- Activity
Each line below needs to be repeated precisely as it is.

---- Records for the exercise

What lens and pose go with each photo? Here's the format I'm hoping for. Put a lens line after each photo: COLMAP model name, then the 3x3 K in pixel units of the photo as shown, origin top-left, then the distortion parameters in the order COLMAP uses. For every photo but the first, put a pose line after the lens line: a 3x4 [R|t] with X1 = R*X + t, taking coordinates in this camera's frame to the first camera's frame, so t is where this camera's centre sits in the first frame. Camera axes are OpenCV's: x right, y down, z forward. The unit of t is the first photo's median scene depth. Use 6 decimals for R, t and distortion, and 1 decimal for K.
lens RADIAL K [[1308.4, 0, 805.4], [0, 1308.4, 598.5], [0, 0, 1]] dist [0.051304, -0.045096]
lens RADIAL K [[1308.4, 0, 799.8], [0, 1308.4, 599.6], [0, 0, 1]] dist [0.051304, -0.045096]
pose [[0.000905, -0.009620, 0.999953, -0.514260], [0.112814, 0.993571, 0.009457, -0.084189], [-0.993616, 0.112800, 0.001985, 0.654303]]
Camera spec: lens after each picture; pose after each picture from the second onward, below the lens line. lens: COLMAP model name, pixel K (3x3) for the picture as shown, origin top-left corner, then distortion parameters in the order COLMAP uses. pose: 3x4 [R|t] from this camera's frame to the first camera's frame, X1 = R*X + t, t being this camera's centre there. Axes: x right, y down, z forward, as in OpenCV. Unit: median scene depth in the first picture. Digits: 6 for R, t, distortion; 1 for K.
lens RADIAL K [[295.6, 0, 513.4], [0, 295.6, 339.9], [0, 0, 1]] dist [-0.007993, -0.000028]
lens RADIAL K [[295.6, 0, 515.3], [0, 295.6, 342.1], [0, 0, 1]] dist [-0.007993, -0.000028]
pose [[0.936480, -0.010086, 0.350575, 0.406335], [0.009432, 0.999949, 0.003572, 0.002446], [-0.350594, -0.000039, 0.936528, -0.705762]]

--------

- Reply to the exercise
What lens and pose go with each photo? Here's the format I'm hoping for. Put a lens line after each photo: COLMAP model name, then the 3x3 K in pixel units of the photo as shown, origin top-left, then the distortion parameters in the order COLMAP uses. For every photo but the first, put a pose line after the lens line: a 3x4 [R|t] with X1 = R*X + t, taking coordinates in this camera's frame to the first camera's frame, so t is where this camera's centre sits in the first frame. Camera axes are OpenCV's: x right, y down, z forward. The unit of t is the first photo's median scene depth. Use 6 decimals for R, t and distortion, and 1 decimal for K.
lens RADIAL K [[1308.4, 0, 805.4], [0, 1308.4, 598.5], [0, 0, 1]] dist [0.051304, -0.045096]
lens RADIAL K [[1308.4, 0, 799.8], [0, 1308.4, 599.6], [0, 0, 1]] dist [0.051304, -0.045096]
pose [[0.000905, -0.009620, 0.999953, -0.514260], [0.112814, 0.993571, 0.009457, -0.084189], [-0.993616, 0.112800, 0.001985, 0.654303]]
Camera spec: lens after each picture; pose after each picture from the second onward, below the lens line. lens: COLMAP model name, pixel K (3x3) for the picture as shown, origin top-left corner, then distortion parameters in the order COLMAP uses. pose: 3x4 [R|t] from this camera's frame to the first camera's frame, X1 = R*X + t, t being this camera's centre there. Axes: x right, y down, z forward, as in OpenCV. Unit: median scene depth in the first picture. Digits: 6 for R, t, distortion; 1 for K.
lens RADIAL K [[295.6, 0, 513.4], [0, 295.6, 339.9], [0, 0, 1]] dist [-0.007993, -0.000028]
lens RADIAL K [[295.6, 0, 515.3], [0, 295.6, 342.1], [0, 0, 1]] dist [-0.007993, -0.000028]
pose [[0.936480, -0.010086, 0.350575, 0.406335], [0.009432, 0.999949, 0.003572, 0.002446], [-0.350594, -0.000039, 0.936528, -0.705762]]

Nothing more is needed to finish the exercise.